To minimize the risks of false discoveries due to data mining and because finance has been subject to decades of research that has resulted in several Nobel prizes, investors prefer to rely on factors that align with theories about financial markets and investor behavior. Laying out these theories is beyond the scope of this book, but the references will highlight avenues to dive deeper into this important framing aspect of algorithmic trading strategies.

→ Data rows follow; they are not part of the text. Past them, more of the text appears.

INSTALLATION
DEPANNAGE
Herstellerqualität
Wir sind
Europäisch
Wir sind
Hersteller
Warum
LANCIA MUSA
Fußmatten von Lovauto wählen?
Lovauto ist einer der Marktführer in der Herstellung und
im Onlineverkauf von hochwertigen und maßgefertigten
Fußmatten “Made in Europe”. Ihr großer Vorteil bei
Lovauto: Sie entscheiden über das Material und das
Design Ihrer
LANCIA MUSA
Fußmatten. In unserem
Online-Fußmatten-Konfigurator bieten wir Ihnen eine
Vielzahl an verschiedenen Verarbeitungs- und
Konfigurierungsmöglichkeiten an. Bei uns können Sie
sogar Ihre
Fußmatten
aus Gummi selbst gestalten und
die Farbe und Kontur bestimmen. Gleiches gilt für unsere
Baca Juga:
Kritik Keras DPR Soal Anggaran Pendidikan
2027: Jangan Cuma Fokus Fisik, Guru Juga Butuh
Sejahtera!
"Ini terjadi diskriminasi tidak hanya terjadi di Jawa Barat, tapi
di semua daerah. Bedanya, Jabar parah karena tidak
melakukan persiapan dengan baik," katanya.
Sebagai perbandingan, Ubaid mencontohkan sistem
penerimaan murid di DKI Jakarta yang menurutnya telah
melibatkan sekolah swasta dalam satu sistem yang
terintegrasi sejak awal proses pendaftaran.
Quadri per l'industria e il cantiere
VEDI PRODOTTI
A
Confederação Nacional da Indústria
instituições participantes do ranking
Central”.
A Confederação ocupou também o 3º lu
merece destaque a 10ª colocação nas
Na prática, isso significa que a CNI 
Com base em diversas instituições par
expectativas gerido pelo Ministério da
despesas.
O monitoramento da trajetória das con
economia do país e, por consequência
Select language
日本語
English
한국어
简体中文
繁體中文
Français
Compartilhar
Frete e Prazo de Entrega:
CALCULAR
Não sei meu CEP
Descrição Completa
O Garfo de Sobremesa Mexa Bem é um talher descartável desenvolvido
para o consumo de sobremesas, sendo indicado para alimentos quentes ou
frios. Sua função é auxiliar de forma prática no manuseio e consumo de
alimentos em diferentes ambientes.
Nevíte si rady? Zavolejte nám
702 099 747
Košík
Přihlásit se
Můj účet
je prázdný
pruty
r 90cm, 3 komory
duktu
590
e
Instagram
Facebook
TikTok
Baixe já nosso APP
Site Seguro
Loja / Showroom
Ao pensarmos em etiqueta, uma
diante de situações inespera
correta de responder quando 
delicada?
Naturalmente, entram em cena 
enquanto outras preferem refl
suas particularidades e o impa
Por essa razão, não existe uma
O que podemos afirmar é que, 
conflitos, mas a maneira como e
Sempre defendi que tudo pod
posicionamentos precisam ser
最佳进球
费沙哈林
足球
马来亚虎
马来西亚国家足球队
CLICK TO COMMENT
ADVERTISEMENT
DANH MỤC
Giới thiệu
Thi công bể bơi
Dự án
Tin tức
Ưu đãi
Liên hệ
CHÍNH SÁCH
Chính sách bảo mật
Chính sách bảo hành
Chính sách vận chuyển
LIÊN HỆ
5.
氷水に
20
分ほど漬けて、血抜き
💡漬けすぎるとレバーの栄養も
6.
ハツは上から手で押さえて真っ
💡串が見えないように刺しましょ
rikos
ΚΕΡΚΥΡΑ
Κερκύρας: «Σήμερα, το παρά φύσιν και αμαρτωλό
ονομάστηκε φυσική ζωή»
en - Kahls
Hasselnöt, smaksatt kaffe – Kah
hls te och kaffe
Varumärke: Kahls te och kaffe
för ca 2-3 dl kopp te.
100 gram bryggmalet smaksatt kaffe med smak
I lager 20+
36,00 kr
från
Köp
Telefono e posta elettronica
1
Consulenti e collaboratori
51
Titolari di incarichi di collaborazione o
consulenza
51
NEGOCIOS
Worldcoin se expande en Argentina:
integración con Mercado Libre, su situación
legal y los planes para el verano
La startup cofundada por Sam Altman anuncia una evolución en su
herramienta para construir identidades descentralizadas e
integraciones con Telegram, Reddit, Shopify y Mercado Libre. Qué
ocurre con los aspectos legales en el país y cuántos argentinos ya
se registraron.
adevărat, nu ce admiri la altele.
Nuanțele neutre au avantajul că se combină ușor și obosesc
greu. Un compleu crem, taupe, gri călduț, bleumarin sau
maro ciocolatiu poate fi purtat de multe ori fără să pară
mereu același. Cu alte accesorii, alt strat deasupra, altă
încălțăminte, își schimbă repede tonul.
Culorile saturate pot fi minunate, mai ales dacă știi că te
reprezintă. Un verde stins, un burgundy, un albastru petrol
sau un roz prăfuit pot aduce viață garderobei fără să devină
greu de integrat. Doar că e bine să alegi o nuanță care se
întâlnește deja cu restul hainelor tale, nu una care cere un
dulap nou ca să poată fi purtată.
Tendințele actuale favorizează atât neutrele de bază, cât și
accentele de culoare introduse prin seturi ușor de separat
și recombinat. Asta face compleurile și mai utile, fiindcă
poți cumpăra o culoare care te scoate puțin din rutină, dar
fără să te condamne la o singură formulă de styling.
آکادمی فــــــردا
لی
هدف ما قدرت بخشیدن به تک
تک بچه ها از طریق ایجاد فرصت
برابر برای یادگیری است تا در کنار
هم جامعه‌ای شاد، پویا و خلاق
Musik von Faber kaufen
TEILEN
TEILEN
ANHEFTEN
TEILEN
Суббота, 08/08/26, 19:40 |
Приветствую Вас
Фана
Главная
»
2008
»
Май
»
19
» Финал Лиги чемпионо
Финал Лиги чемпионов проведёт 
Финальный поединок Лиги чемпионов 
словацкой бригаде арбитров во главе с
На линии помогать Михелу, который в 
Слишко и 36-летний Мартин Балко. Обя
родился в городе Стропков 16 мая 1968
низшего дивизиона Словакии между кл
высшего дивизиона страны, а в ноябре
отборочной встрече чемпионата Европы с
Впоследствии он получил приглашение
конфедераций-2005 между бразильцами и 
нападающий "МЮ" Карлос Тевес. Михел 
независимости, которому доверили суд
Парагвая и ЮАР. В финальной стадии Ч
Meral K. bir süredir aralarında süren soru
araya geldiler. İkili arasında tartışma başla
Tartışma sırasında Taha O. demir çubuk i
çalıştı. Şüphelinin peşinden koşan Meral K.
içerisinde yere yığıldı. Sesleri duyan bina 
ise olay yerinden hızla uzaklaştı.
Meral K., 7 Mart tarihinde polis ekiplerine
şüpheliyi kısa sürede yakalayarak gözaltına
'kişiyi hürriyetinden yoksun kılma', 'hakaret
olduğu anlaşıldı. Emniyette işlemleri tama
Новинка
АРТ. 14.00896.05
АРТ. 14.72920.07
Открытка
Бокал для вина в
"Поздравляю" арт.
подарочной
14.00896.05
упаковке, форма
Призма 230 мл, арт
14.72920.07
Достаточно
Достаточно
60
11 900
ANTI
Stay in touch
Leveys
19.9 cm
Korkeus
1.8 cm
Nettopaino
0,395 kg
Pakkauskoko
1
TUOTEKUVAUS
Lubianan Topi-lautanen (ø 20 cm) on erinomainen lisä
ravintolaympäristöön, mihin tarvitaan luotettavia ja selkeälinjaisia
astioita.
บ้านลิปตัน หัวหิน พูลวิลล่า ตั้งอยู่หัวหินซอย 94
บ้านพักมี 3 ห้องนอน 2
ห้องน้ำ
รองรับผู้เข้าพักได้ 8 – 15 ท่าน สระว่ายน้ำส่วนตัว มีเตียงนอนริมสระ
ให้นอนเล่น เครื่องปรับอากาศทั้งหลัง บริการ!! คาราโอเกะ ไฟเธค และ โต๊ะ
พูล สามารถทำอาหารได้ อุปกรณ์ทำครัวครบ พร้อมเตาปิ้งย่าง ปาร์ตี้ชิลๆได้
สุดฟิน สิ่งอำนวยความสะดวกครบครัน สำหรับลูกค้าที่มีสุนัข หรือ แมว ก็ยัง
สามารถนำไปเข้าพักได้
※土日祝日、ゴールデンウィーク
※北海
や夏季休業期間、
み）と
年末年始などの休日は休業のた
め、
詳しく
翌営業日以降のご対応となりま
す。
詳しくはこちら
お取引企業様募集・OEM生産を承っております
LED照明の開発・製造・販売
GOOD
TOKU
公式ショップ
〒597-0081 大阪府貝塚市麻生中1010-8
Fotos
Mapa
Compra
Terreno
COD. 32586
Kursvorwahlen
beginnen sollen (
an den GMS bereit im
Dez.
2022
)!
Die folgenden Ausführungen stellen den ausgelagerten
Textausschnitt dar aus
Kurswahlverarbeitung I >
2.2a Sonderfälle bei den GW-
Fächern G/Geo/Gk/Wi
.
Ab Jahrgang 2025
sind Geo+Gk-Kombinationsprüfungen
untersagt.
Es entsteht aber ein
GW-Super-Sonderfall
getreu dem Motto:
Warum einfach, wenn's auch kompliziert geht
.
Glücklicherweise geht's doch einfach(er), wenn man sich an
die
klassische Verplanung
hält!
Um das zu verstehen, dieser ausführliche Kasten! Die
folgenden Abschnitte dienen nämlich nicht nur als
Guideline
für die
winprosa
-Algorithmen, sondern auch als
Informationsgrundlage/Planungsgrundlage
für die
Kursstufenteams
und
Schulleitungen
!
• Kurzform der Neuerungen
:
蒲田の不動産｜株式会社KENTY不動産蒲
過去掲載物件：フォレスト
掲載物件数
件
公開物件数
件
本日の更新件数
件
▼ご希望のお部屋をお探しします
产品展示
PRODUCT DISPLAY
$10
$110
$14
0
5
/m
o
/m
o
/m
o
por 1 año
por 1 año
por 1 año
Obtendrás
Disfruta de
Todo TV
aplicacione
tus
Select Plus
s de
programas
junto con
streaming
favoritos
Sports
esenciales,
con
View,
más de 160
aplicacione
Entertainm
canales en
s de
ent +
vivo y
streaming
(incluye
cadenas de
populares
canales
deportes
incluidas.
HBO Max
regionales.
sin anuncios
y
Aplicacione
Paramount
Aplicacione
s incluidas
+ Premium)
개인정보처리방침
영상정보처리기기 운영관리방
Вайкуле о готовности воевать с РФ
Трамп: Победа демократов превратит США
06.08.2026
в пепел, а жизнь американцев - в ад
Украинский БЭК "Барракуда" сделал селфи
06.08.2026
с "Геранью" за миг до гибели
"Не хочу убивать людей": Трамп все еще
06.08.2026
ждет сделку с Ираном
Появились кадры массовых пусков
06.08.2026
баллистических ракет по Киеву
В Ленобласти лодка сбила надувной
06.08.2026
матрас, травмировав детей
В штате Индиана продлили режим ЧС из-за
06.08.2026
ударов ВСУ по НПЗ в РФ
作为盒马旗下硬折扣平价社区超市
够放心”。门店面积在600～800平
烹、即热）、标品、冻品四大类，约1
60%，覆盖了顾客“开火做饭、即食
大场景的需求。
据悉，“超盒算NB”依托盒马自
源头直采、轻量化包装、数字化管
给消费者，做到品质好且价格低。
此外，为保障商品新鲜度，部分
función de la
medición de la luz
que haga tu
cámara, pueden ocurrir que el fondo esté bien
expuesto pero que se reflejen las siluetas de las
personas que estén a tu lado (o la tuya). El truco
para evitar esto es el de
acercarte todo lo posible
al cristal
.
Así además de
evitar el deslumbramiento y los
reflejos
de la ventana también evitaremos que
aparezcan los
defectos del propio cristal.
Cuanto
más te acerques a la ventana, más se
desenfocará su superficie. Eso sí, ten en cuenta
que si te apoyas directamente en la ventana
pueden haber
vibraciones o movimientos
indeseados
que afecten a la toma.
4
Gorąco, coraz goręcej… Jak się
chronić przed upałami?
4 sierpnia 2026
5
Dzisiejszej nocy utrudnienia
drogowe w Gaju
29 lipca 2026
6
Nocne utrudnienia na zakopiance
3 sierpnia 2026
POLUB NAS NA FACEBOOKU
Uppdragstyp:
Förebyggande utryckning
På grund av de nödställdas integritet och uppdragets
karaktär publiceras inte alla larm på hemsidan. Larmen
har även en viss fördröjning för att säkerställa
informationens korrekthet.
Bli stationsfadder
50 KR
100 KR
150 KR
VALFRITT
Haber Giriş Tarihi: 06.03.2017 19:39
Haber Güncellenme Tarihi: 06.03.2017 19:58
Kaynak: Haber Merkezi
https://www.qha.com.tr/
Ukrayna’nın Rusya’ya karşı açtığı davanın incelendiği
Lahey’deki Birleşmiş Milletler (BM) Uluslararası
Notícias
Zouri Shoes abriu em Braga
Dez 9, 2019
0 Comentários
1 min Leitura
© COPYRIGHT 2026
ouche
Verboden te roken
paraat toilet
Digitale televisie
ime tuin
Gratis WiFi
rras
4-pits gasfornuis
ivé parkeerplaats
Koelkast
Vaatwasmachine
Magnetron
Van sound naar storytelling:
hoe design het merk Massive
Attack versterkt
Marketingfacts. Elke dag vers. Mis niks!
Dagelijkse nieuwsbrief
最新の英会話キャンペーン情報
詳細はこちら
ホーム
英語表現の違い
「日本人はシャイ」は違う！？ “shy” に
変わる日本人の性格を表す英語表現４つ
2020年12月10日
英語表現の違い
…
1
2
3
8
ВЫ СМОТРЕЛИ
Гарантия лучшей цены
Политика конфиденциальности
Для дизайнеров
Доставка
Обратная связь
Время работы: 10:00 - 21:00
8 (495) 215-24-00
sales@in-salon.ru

To validate the signal content of an alpha factor candidate, it is necessary to obtain a robust estimate of its predictive power in environments representative of the market regime during which the factor would be used in a strategy. Reliable estimates require avoiding numerous methodological and practical pitfalls, including the use of data that induces survivorship or look-ahead biases by not reflecting realistic PIT information, or the failure to correct for bias due to multiple tests on the same data.

Signals derived from alpha factors are often individually weak, but sufficiently powerful when combined with other factors or data sources, for example, to modulate the signal as a function of the market or economic context.

Portfolio optimization and risk management

Alpha factors emit entry and exit signals that lead to buy or sell orders, and order execution results in portfolio holdings. The risk profiles of individual positions interact to create a specific portfolio risk profile. Portfolio management involves the optimization of position weights to achieve the desired portfolio risk and return a profile that aligns with the overall investment objectives. This process is highly dynamic to incorporate continuously-evolving market data.

The execution of trades during this process requires balancing the trader's dilemma: fast execution tends to drive up costs due to market impact, whereas slow execution may create implementation shortfall when the realized price deviates from the price that prevailed when the decision was taken. Risk management occurs throughout the portfolio-management process to adjust holdings or assume hedges, depending on observed or predicted changes in the market environment that impact the portfolio risk profile.

Strategy backtesting

The incorporation of an investment idea into an algorithmic strategy requires extensive testing with a scientific approach that attempts to reject the idea based on its performance in alternative out-of-sample market scenarios. Testing may involve simulated data to capture scenarios deemed possible but not reflected in historic data.

A strategy-backtesting engine needs to simulate the execution of a strategy realistically to achieve unbiased performance and risk estimates. In addition to the potential biases introduced by the data or a flawed use of statistics, the backtest engine needs to accurately represent the practical aspects of trade-signal evaluation, order placement, and execution in line with market conditions.